Exclusive Interviews: Inside Nestlé’s Cailler brand
Nestlé plays premium chocolate card with global Cailler rollout
The multinational will today launch the brand it calls ‘super-premium’ via Amazon in the US, UK, Germany and China.
The Cailler brand, acquired by Nestlé in 1929, has been sold exclusively on the Swiss market since 1819. Nestlé says it is the oldest chocolate brand in Switzerland that still exists today.
Analysts previously said Nestlé needed to up its premium chocolate game. The company had been linked to moves for Swiss rival Lindt and Italian confectioner Ferrero, but it has chosen to leverage an existing brand.
The premium chocolate boom
"The premium of today is going to be the mainstream of tomorrow,” Alessandro Rigoni, business executive manager for Nestlé's chocolate & confectionery division, told ConfectioneryNews during a visit to Cailler’s production site in Broc, Gruyère.
Nestlé’s global chocolate marketing director Anne Marin added: "We don’t have the classical cliché that all the growth will come from developing markets. The premium segment in chocolate is growing everywhere.”
Nestlé says the premium segment currently accounts for 12% of global chocolate sales. However, it expects a compound annual growth rate of 8% for premium chocolate in emerging markets in the coming years and 8.4% in developed markets - faster than mainstream global chocolate, which is forecast to grow 5%.
Why not India?
Nestlé says India is a strategic market for confectionery, but it will not launch the Cailler brand there yet. "It could an option, if the supply chain is fixed," said Anne Marin, but she said there it was currently tough to protect the freshness of the brand in India's hot temperatures.
“We’re launching in really select channels and markets,” said Marin.
Nestlé introduced Cailler solely via the e-commerce channel in the US, UK and Germany today and the brand will launch in China on November 15.
“It’s no secret to say that US is a big chocolate market or China. It’s also that the e-commerce capabilities of handling chocolate was there,” said Marin.
"In e-commerce you are capable of targeting the consumers, so the famous in-the-know middle class that we want to target, we wanted to have capabilities to talk to them, which is not something you are necessarily able to do if you are in a classical retail environment,” said Marin, adding that Amazon allowed Nestlé to communicate the brand story with images and videos.
Cailler will have also displays in travel retail at airports in Basel, Dubai and Singapore.
"This is just to have physical touchpoints in a luxury environment," said Rigoni. "But most of the sales are going to be online and the reach we're going to have online will be far bigger than building distribution through retailers. In retailers you are going to be somewhere on shelf and that's not premium"

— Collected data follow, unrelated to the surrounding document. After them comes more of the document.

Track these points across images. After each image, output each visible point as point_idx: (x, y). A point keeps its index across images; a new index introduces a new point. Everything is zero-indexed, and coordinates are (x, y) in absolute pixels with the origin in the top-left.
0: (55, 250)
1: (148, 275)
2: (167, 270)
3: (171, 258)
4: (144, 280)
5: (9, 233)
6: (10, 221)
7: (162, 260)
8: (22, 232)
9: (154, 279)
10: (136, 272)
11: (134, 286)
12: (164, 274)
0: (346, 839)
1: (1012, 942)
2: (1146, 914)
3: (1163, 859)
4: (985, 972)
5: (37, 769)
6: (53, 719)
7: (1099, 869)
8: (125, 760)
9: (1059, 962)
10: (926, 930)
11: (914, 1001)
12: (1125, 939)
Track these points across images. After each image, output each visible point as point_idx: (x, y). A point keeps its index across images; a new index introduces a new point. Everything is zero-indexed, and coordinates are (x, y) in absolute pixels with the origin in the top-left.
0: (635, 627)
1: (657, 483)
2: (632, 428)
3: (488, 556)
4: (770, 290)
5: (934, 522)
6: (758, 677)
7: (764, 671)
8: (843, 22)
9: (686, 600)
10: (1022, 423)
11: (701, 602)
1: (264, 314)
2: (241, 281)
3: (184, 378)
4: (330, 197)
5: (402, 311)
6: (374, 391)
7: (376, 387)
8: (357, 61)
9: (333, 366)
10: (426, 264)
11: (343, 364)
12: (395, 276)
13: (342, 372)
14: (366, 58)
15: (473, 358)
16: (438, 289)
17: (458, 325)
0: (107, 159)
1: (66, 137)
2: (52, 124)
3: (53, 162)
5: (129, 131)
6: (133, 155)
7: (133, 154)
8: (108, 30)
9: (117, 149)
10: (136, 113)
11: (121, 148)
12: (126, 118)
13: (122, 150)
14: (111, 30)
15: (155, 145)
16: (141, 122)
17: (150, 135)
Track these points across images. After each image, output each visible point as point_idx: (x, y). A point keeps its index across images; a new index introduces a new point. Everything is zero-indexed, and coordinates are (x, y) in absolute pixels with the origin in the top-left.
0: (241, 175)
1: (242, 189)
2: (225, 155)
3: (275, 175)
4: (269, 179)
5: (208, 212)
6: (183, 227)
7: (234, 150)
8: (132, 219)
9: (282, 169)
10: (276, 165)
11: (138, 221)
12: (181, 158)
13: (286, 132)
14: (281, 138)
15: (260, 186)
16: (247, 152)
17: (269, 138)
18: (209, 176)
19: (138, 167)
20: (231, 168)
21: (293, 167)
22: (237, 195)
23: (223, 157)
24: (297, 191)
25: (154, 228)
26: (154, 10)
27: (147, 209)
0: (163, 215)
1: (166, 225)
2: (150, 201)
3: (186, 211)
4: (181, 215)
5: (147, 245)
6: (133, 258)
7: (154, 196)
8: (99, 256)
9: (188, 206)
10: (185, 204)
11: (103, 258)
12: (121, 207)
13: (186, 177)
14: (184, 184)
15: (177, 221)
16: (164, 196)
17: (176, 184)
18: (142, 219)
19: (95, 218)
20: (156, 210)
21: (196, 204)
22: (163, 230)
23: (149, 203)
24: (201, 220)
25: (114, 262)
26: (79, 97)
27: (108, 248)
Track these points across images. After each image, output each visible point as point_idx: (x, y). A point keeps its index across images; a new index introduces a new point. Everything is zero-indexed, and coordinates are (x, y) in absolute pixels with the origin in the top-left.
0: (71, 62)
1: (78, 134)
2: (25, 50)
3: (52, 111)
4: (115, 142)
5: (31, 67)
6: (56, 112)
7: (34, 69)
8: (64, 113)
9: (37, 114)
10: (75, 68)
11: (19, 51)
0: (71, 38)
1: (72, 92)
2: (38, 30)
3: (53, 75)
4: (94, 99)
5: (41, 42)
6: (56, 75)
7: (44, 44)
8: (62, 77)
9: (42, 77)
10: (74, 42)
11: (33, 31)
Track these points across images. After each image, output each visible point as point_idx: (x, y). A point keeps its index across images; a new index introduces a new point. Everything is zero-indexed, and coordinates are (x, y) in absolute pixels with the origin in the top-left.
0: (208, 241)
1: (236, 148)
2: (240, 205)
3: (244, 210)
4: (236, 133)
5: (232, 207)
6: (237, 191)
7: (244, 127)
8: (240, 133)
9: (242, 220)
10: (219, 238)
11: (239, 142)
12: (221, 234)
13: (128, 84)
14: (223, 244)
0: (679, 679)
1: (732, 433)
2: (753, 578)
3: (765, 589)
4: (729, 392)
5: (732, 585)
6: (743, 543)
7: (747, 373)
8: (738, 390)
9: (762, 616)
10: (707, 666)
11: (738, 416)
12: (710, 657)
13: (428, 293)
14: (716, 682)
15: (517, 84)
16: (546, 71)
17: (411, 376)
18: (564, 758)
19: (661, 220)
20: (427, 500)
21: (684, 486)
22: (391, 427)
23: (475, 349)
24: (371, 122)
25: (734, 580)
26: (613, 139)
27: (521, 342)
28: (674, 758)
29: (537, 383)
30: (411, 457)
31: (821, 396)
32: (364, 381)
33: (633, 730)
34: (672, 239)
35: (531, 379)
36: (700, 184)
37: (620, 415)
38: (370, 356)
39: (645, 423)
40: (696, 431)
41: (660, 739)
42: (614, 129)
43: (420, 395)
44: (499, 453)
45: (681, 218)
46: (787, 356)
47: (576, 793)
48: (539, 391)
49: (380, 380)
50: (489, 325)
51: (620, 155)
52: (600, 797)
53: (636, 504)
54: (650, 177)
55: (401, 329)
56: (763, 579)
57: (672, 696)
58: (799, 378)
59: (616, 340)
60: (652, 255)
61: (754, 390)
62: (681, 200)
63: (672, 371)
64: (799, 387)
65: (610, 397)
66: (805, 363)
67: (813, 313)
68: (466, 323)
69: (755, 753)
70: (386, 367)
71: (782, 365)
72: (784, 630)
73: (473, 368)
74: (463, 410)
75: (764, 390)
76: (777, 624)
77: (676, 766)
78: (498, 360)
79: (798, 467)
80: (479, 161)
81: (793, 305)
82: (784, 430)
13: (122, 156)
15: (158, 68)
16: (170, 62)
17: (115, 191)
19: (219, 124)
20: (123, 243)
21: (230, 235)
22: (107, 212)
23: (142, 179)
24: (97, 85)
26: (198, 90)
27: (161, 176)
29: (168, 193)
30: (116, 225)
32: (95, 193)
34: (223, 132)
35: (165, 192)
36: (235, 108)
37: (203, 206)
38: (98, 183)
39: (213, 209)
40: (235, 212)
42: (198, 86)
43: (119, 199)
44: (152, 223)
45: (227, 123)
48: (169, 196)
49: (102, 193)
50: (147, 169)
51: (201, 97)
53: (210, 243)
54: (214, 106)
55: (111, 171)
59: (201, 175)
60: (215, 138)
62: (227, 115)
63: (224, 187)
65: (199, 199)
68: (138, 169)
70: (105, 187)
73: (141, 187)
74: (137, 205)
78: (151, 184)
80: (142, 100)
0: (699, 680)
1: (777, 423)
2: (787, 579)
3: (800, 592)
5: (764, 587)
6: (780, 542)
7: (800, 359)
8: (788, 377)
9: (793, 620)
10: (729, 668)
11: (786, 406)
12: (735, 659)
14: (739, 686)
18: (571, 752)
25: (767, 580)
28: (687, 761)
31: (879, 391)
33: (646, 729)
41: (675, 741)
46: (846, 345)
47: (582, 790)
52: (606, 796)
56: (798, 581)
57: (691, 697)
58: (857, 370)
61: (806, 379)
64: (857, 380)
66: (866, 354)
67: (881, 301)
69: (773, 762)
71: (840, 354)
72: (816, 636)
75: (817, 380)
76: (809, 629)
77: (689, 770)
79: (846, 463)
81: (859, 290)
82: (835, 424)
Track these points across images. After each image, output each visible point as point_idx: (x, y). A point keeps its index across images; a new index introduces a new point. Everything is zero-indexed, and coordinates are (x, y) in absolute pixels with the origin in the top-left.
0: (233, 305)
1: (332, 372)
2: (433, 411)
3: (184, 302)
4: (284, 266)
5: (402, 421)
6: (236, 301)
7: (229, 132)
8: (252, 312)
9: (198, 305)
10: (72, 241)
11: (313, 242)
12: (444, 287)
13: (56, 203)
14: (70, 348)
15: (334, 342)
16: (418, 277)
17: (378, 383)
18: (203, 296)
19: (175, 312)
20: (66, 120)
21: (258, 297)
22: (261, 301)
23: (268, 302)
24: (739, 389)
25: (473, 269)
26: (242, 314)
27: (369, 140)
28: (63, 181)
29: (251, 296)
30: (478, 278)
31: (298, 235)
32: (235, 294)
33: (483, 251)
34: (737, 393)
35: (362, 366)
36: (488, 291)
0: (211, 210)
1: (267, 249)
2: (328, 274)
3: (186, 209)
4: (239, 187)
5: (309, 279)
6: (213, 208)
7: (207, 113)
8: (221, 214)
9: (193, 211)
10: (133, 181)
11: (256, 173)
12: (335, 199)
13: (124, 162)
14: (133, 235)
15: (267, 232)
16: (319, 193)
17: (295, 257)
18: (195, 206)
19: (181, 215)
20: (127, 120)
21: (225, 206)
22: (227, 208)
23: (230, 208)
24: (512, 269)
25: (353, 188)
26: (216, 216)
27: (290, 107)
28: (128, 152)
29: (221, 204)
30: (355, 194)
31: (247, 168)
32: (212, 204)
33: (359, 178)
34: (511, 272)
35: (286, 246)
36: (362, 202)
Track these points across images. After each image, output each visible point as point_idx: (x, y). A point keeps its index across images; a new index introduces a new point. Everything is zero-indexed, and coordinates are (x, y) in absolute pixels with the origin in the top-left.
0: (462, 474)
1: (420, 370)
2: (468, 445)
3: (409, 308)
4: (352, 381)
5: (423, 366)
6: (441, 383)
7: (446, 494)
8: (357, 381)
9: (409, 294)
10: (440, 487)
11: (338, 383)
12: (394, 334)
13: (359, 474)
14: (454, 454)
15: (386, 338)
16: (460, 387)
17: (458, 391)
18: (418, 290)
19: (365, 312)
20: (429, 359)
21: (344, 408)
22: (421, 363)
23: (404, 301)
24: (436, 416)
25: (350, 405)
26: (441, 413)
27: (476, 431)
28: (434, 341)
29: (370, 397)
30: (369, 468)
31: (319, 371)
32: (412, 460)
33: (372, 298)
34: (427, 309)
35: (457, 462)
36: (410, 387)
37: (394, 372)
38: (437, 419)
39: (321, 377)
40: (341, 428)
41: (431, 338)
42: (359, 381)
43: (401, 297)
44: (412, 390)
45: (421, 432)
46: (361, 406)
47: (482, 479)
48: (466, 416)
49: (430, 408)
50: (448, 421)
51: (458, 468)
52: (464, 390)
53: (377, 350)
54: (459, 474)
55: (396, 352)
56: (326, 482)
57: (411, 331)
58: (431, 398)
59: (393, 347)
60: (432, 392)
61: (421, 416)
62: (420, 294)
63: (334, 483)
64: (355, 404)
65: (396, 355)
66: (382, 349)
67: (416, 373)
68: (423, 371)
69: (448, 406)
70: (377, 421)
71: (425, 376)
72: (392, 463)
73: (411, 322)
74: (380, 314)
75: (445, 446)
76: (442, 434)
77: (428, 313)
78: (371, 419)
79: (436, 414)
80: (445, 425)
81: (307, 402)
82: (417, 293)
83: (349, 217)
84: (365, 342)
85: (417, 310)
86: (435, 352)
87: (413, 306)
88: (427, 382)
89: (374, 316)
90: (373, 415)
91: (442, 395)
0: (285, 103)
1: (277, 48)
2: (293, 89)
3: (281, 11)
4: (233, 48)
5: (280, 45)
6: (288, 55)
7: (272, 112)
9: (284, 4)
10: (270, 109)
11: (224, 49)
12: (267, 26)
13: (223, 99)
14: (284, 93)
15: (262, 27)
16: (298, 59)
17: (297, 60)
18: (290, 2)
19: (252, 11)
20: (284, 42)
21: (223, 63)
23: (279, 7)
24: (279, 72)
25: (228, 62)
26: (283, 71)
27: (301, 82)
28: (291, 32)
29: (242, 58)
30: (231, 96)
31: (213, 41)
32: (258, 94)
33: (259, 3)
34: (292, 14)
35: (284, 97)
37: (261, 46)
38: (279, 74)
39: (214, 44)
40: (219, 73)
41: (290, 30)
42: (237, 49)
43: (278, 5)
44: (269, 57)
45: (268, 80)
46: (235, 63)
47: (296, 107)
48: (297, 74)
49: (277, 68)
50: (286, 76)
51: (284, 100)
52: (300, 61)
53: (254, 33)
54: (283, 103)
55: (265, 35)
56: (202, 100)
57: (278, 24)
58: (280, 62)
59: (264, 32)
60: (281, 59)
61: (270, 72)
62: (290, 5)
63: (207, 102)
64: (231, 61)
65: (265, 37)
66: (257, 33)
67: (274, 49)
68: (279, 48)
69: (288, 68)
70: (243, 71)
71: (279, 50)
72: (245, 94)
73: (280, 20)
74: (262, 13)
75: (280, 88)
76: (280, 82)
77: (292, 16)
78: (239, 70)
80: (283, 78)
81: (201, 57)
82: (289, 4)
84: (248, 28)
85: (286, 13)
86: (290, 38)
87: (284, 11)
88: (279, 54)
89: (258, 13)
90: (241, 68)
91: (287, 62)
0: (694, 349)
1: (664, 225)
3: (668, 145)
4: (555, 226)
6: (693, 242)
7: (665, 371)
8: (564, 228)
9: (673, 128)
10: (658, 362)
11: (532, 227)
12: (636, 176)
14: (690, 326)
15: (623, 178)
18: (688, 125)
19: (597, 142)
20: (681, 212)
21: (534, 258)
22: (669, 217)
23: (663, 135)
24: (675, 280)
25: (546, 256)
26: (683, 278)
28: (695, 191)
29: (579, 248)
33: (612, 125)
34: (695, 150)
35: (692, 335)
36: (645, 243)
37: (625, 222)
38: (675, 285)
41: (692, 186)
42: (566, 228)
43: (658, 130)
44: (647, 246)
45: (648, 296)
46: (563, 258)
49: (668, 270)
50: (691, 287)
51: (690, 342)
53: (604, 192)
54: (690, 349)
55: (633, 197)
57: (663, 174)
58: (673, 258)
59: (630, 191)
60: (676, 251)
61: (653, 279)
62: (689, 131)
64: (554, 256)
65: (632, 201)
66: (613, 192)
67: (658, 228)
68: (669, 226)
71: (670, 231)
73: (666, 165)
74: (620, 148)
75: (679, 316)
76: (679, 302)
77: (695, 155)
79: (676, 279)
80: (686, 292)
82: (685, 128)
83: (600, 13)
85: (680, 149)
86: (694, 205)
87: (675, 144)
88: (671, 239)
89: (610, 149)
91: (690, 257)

Like many chocolate brands, the Cailler brand is quite seasonal and the biggest volumes currently come from September to April. In the domestic market 60% of Cailler's pralines are sold during the Christmas period (October to December).
Rigoni said shopping habits in some of Cailler’s new markets could offer more seasonal opportunities. The brand may look for example to capitalize on Chinese New Year and China’s Singles Day on November 11.
The sourcing and ingredients
The Cailler brand uses UTZ Certified cocoa from the Nestlé’s Cocoa Plan. The UTZ logo and Nestlé Cocoa Plan are communicated back of pack. The cocoa butter is derived from a blend of Ivorian, Ghanaian and Ecuadorian cocoa beans.
Nestlé processes its own cocoa for the brand at its factory in Broc and intends to keep production at the plant. It also roasts hazelnuts and almonds at the factory.
Fresh milk is sourced locally from farmers around the factory. "Most of the others would use milk powder and we are the only one taking the milk fresh in liquid form to transform into our chocolate within four days,” said Rigoni.
He claimed the fresh milk helped to produce a creamer taste in Cailler's milk chocolate products. Milk chocolate accounts for roughly 70% of Cailler's volumes.
Nestlé says its Cailler's chocolate uses only '100% pure cocoa butter'. "This is to say we don’t use any palm oil...everything we bring in is cocoa butter and no other vegetable fats," said Rigoni.
Marin said: "If you look at the portfolio of Nestle chocolate, this is one of the brands that has really all the credentials to be recognized as super-premium."